The visit by the former secretary of state, who was acting as a private citizen, came as U.S. climate envoy John Kerry was also in the Chinese capital.
Image:
Former Secretary of State Henry Kissinger celebrated his 100th birthday in his birthplace, Fürth, Germany, last month.Daniel Vogl / AP
/ Source: CNBC.com

BEIJING — Henry Kissinger, a former U.S. secretary of state, met with China’s defense minister, Li Shangfu, in Beijing on Tuesday, the ministry said in a statement.

The U.S. State Department said Kissinger was in Beijing as a private citizen, not on behalf of the U.S. government.

During the surprise visit, Kissinger said he was a friend of China and encouraged both countries to cooperate more closely, according to the statement.

“The United States and China should eliminate misunderstandings, coexist peacefully and avoid confrontation.
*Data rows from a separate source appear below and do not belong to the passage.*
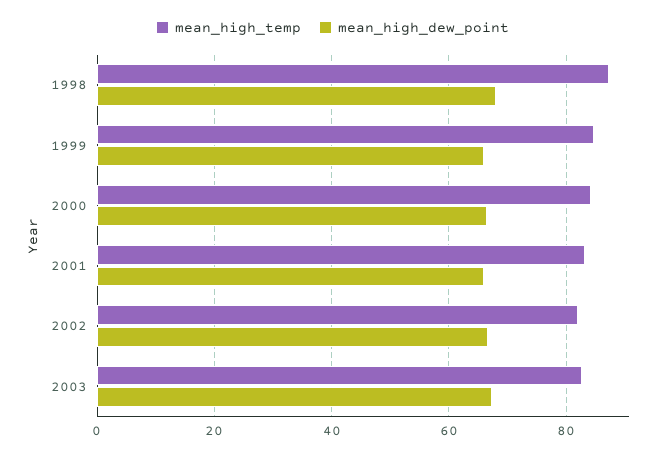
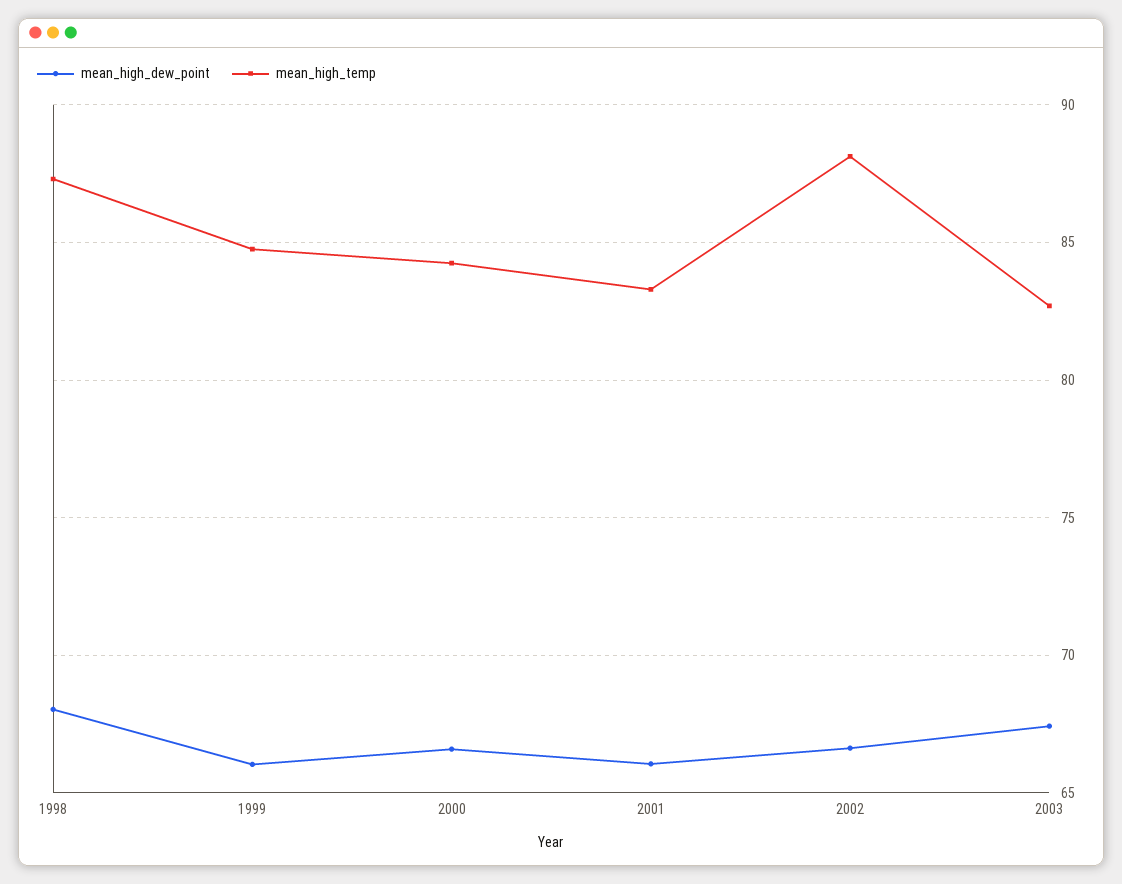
  {
    "mean_high_temp": {
      "1998": 87.5,
      "1999": 85,
      "2000": 84.5,
      "2001": 83.5,
-     "2002": 82,
+     "2002": 88,
      "2003": 82.5
    },
    "mean_high_dew_point": {
      "1998": 68,
      "1999": 66,
      "2000": 66.5,
      "2001": 66,
      "2002": 66.5,
      "2003": 67.5
    }
  }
History and practice have continually proved that neither the United States nor China can afford to treat the other as an adversary,” Kissinger said, according to a Reuters translation.
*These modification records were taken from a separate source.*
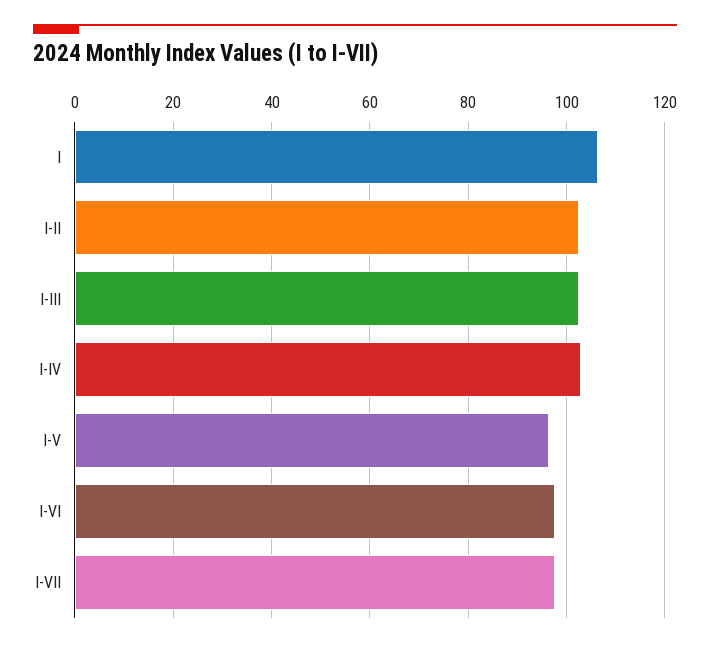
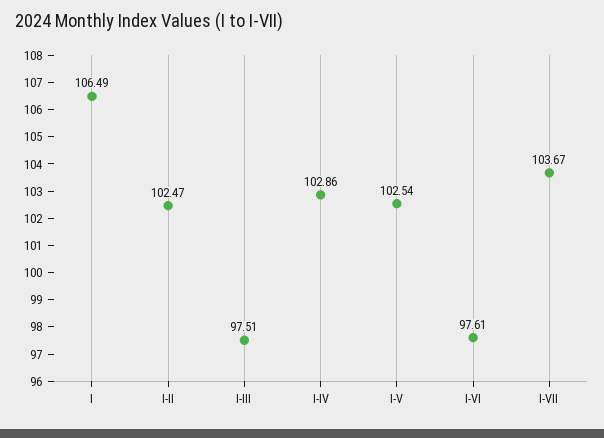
  {
    "I": 106.49,
    "I-II": 102.47,
-   "I-III": 102,
+   "I-III": 97.51,
    "I-IV": 102.86,
-   "I-V": 96,
+   "I-V": 102.54,
    "I-VI": 97.61,
-   "I-VII": 98
+   "I-VII": 103.67
  }

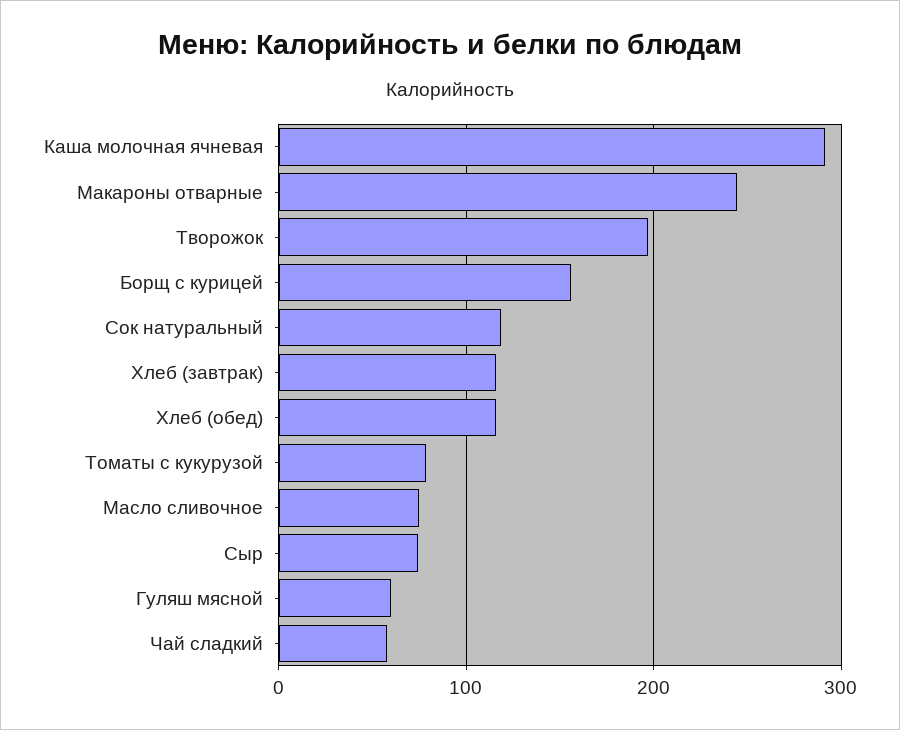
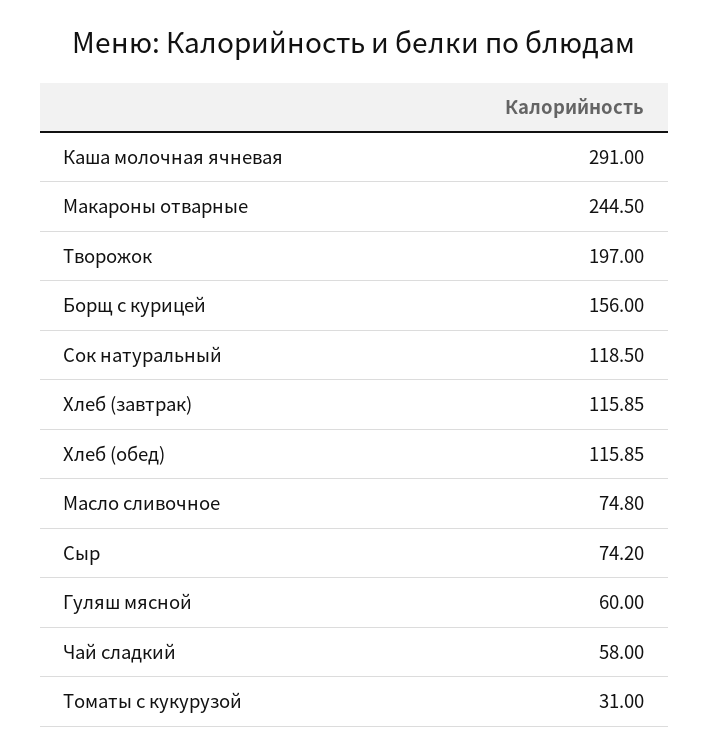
  {
    "Каша молочная ячневая": 291,
    "Макароны отварные": 244.5,
    "Творожок": 197,
    "Борщ с курицей": 156,
    "Сок натуральный": 118.5,
    "Хлеб (завтрак)": 115.85,
    "Хлеб (обед)": 115.85,
-   "Томаты с кукурузой": 80,
+   "Томаты с кукурузой": 31,
    "Масло сливочное": 74.8,
    "Сыр": 74.2,
    "Гуляш мясной": 60,
    "Чай сладкий": 58
  }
Without naming names, Li said that “some people in the U.S.” had previously failed to meet China halfway, causing Sino-U.S. relations to fall to their lowest point.

Kissinger’s meeting with Li comes as John Kerry, special presidential envoy for climate, is also in Beijing for climate talks.

Kerry’s trip to China follows those of U.S. Treasury Secretary Janet Yellen and U.S. Secretary of State Antony Blinken in the last several weeks.

Blinken said he failed to restore military-to-military talks with China during his visit in June.

Diplomatic relations between the two global powers have grown increasingly fractured over recent months amid a string of tit-for-tat tech sector trade caps and increased tensions around the Taiwan Strait. Li and his U.S. defense counterpart, Lloyd Austin, have not spoken officially despite the security concerns.

Kissinger’s visit comes almost exactly 52 years after his secret visit to Beijing in July 1971 — a move which paved the way for then-U.S. President Richard Nixon to normalize relations between the U.S. and Mao Zedong’s China.

More than half a century on, the 100-year-old remains broadly revered in China. In a May article in China’s Global Times newspaper, Kissinger’s contributions to U.S.-China relations were cited as one of his “career highlights.”